Ich bin überzeugt, dass wir gerade heute, in diesen schwierigen und herausfordernden Zeiten, ohne ausreichende ethische Bildung kein konstruktives Miteinander schaffen werden. Aber genau das brauchen wir und daher ist Religions- und Ethikunterricht kein Gegensatz, sondern ein gemeinsamer Weg für ein besseres Leben und eine bessere Zukunft für alle.“
Gemeinsame Erklärung der Religionsgemeinschaften im Wortlaut
Das Bundesministerium für Bildung, Wissenschaft und Forschung und die Vertreterinnen und Vertreter der Religionsgemeinschaften geben zu Religionsunterricht und Ethikunterricht folgende gemeinsame Erklärung ab:
Der Religionsunterricht sowie der Ethikunterricht leisten wesentliche, eigenständige Beiträge zur umfassenden Erreichung der Ziele der österreichischen Schule im Sinne von Art 14 Abs. 5a B-VG. Eine enge Kooperation der beiden Gegenstände wird daher ausdrücklich begrüßt und gefördert.

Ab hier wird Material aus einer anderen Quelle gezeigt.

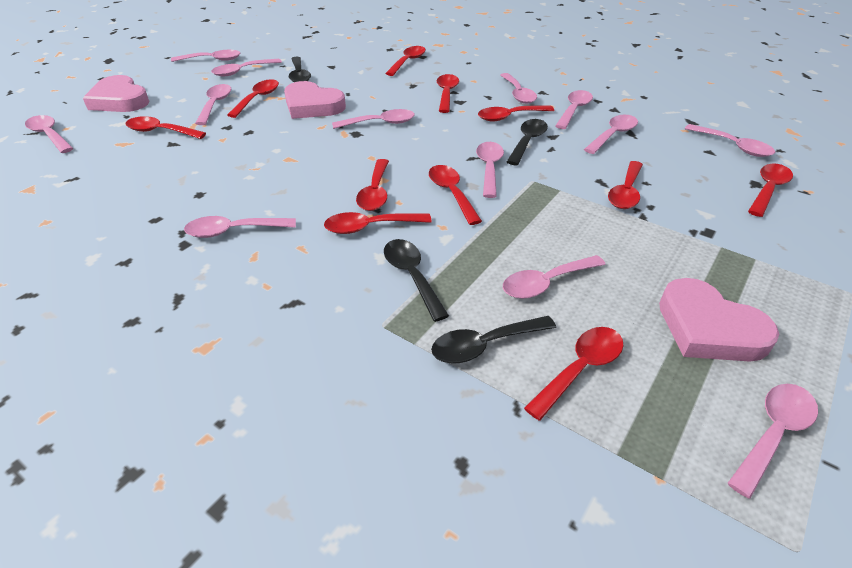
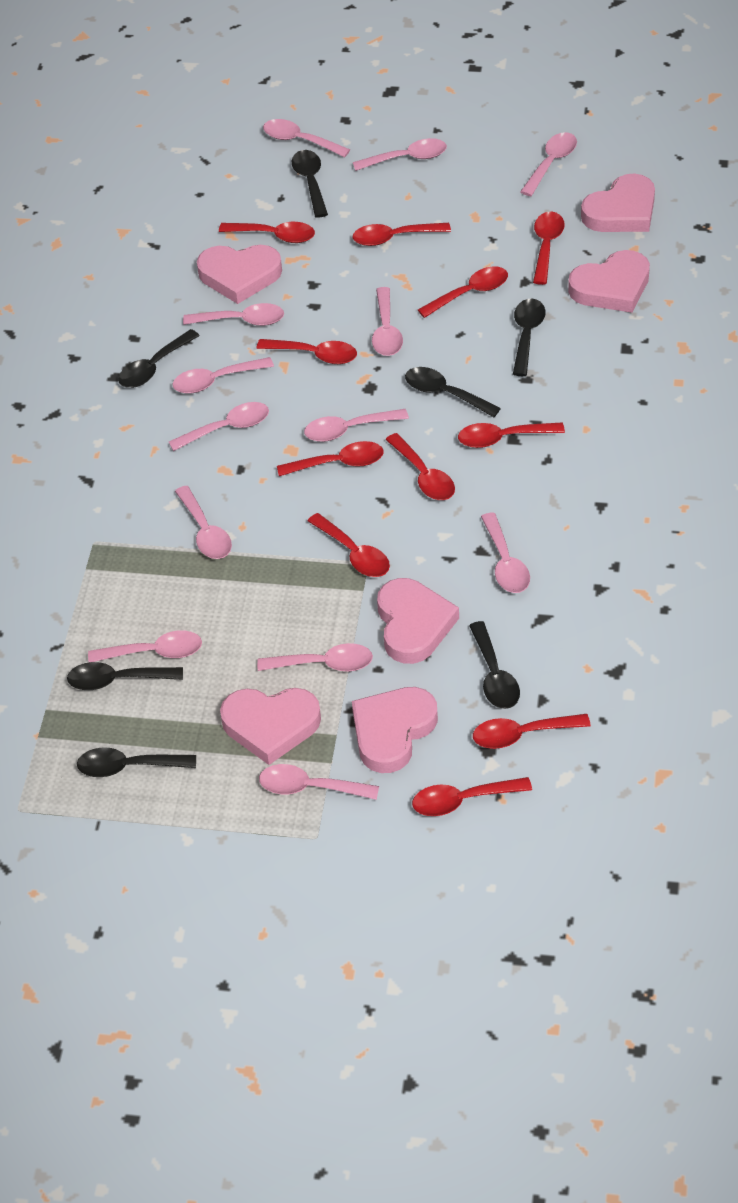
black spoon: 4 -> 7
pink heart: 3 -> 6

Der Ethikunterricht soll Schülerinnen und Schüler zu selbstständiger Reflexion im Hinblick auf Wege gelingender Lebensgestaltung befähigen, ihnen Orientierungshilfen geben und sie zur fundierten Auseinandersetzung mit den Grundfragen des Lebens anleiten. In der Auseinandersetzung mit unterschiedlichen philosophischen, weltanschaulichen, kulturellen und religiösen Traditionen und Menschenbildern soll der Ethikunterricht einen Beitrag zur individuellen Persönlichkeitsentwicklung leisten.
Im Religionsunterricht verwirklicht die Schule in Form eines eigenen Unterrichtsgegenstandes in besonderer Weise ihre Aufgabe, an der Entwicklung der Anlagen der Jugend nach den sittlichen, religiösen und sozialen Werten mitzuwirken (Art 14 Abs. 5a B-VG und § 2 Schulorganisationsgesetz).

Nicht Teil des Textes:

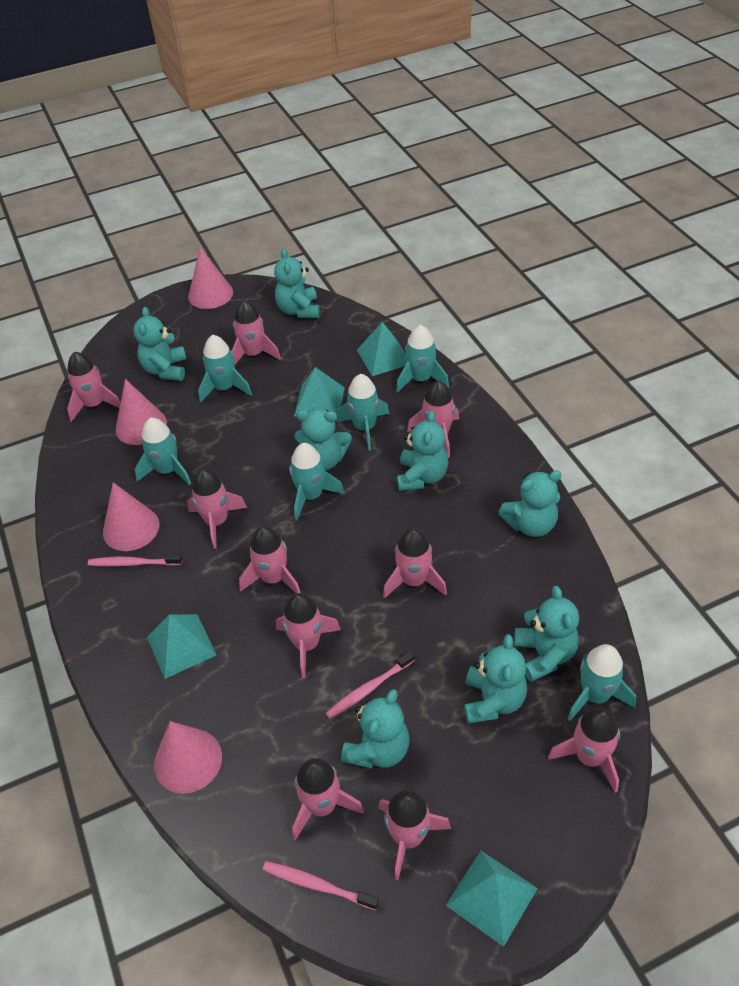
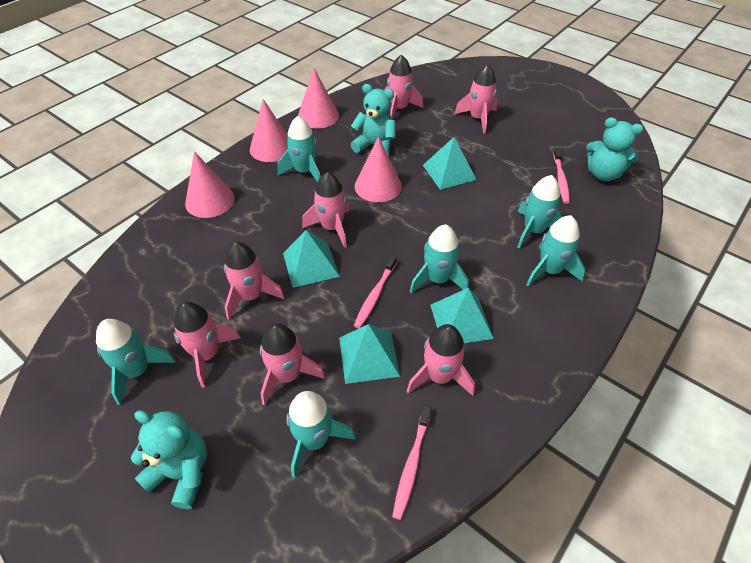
pink rocket: 10 -> 7
turquoise teddy bear: 8 -> 3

Der Religionsunterricht ist konfessionell geprägt und hat im Sinne einer ganzheitlichen Bildung ebenso kognitive, affektive und handlungsorientierte Ziele, die den Schülerinnen und Schülern ermöglichen mit sich selbst, ihrer Religion und anderen Konfessionen vertraut zu werden. Dabei werden viele ethische Themen und Grundfragen im Rahmen des Religionsunterrichts aufgegriffen und behandelt, um Schülerinnen und Schüler zu verantwortungsbewusster gesellschaftlicher Mitgestaltung zu ermächtigen.
Um die inhaltlichen Schnittpunkte von Ethikunterricht und Religionsunterricht hervor zu streichen, haben die Vertreterinnen und Vertreter der Religionsgemeinschaften im Rahmen eines umfassenden Prozesses die ethische Dimension in ihren jeweiligen Religionslehrplänen in Handreichungen zusammenfassend dargestellt. Dabei wurde ein Dreiebenen-Aufbau, nämlich „Ich mit mir“, „Ich und Du“ und „Ich mit der Welt“ orientiert am Aufbau des Lehrplans für den Ethikunterricht herangezogen. Die Religionsgemeinschaften werden die Religionslehrerinnen und Religionslehrer auf diese Dimension der geltenden Lehrpläne im Sinne der angesprochenen Kooperation mit dem Ethikunterricht in entsprechender Form hinweisen. Das Bundesministerium für Bildung, Wissenschaft und Forschung wird die Handreichungen zu den ethischen Dimensionen der Lehrpläne für den Religionsunterricht gebündelt veröffentlichen.